Per avere un’alternativa in caso di rifiuto, conscio dell’opposizione che solleva in Occidente, il governo di Minsk ha anche chiesto un prestito di circa 3 miliardi di dollari alla Comunità economica euro-asiatica, che raggruppa diverse ex Repubbliche sovietiche, fra cui la Russia. La decisione finale riguardo a questa richiesta verrà presa sabato 4 giugno.
Il Financial Times argomenta che l’FMI dovrebbe assicurare a Lukashenko il credito richiesto prima che il prestito venga concesso dalla Comunità economica euro-asiatica.

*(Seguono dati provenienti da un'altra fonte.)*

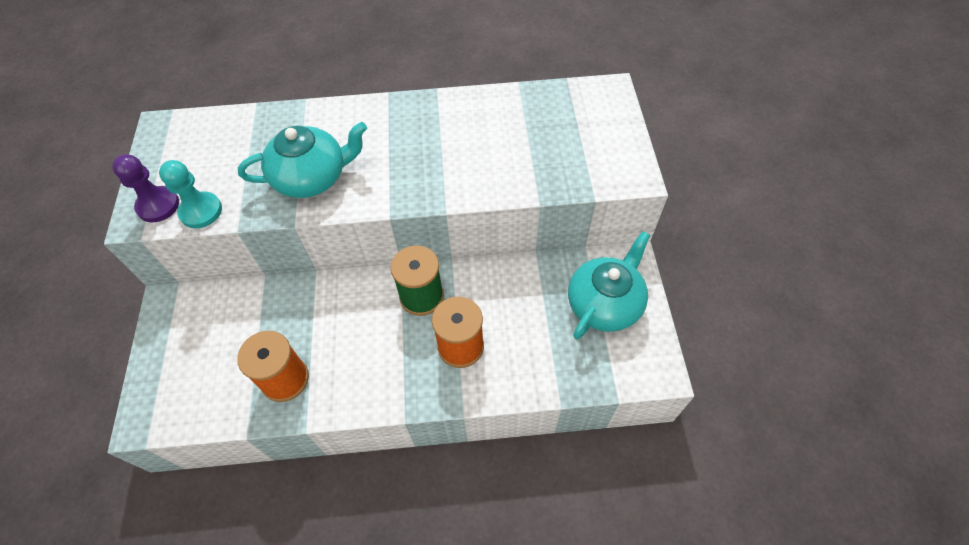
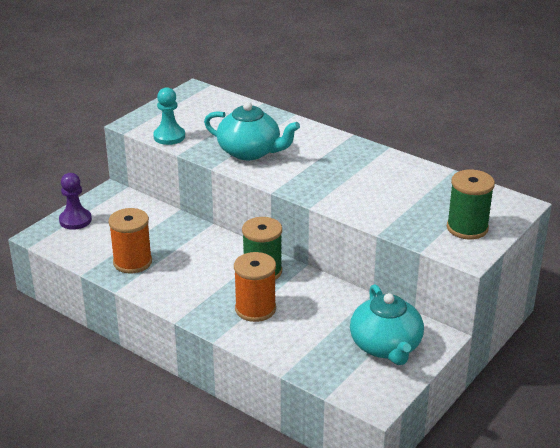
camera: 40 degrees right, 25 degrees down
(158, 205) = (150, 123): purple pawn -> purple pawn (75, 220)
(600, 144) = (467, 228): none -> green spool
(605, 303) = (386, 346): turquoise teapot -> turquoise teapot turned 90 degrees clockwise

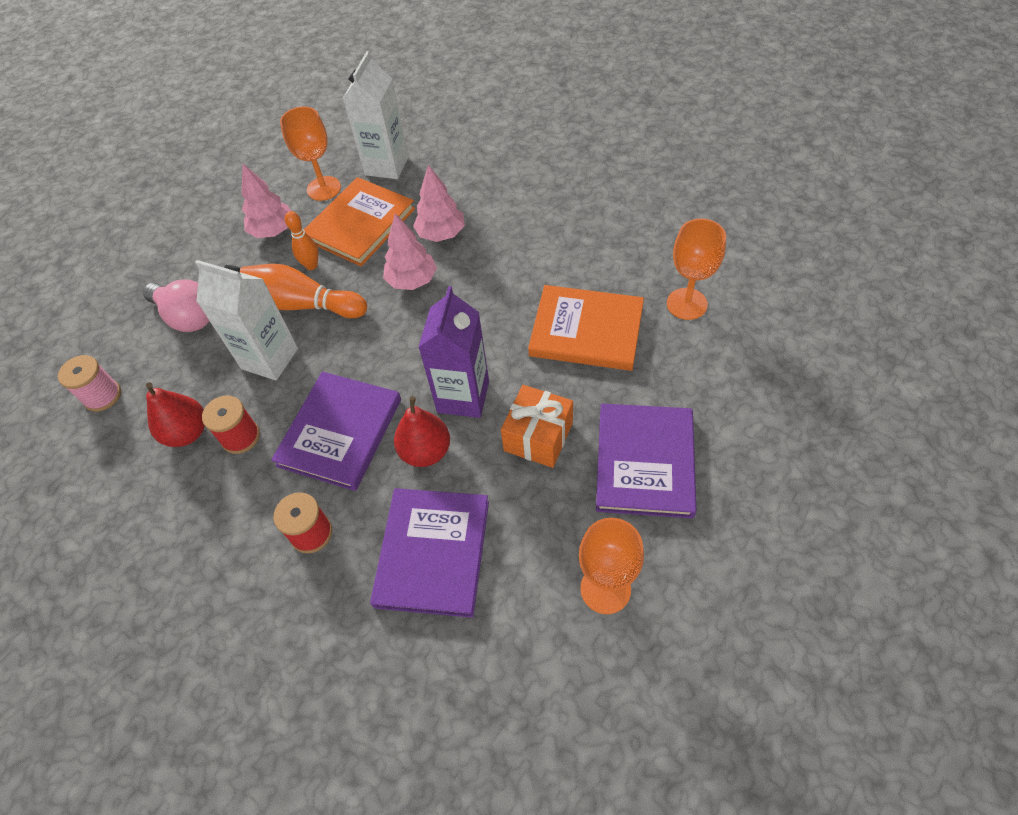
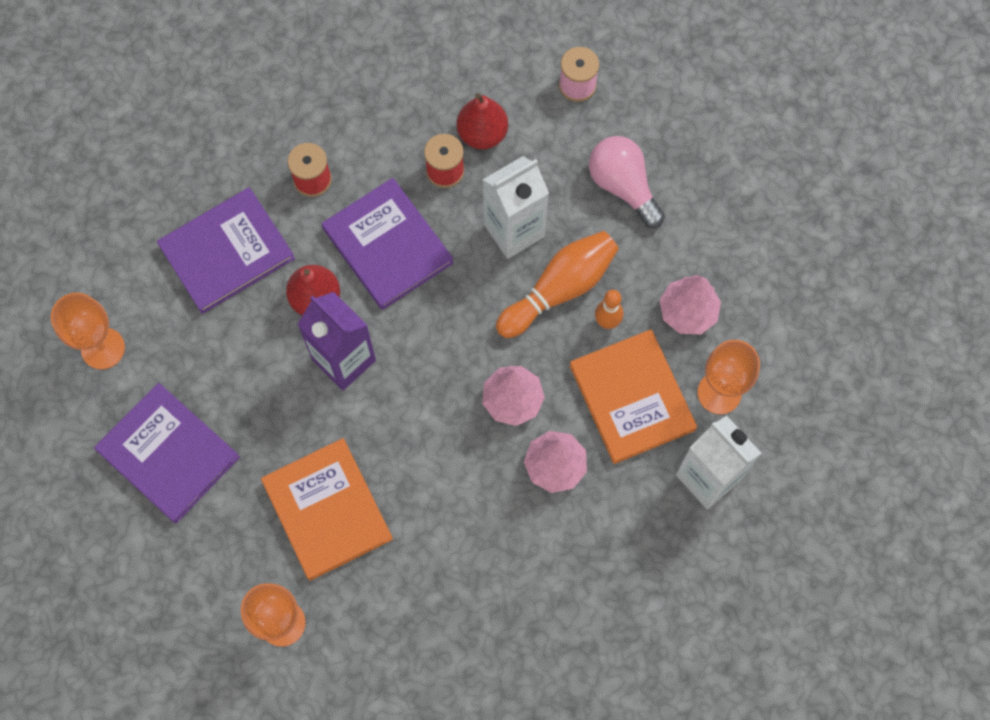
camera: 120 degrees right, 15 degrees up
(188, 316) = (623, 186): pink light bulb -> pink light bulb turned 75 degrees clockwise
(433, 553) = (227, 252): purple book -> purple book turned 75 degrees counterclockwise
(538, 437) = (257, 391): orange gift -> none
(586, 331) = (327, 510): orange book -> orange book turned 75 degrees counterclockwise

Il quotidiano inglese rammenta che in occasione di una precedente richiesta il governo russo aveva subordinato la concessione di aiuti a precise condizioni: la vendita alla Russia dei gasdotti bielorussi, la vendita di due raffinerie di greggio, del maggior operatore di telefonia mobile del paese e di un’azienda produttrice di carbonato di potassio. Vendite che se realizzate metterebbero la Bielorussia sotto l’influenza geostrategica ed economica del governo moscovita.
“Il regime dittatoriale di Lukashenko non durerà in eterno – si legge sul FT – e, sul lungo termine, i paesi occidentali hanno interesse a sostenere la libertà della Bielorussia. Un programma del Fondo lanciato e messo in opera correttamente potrebbe contribuire a questo obiettivo.”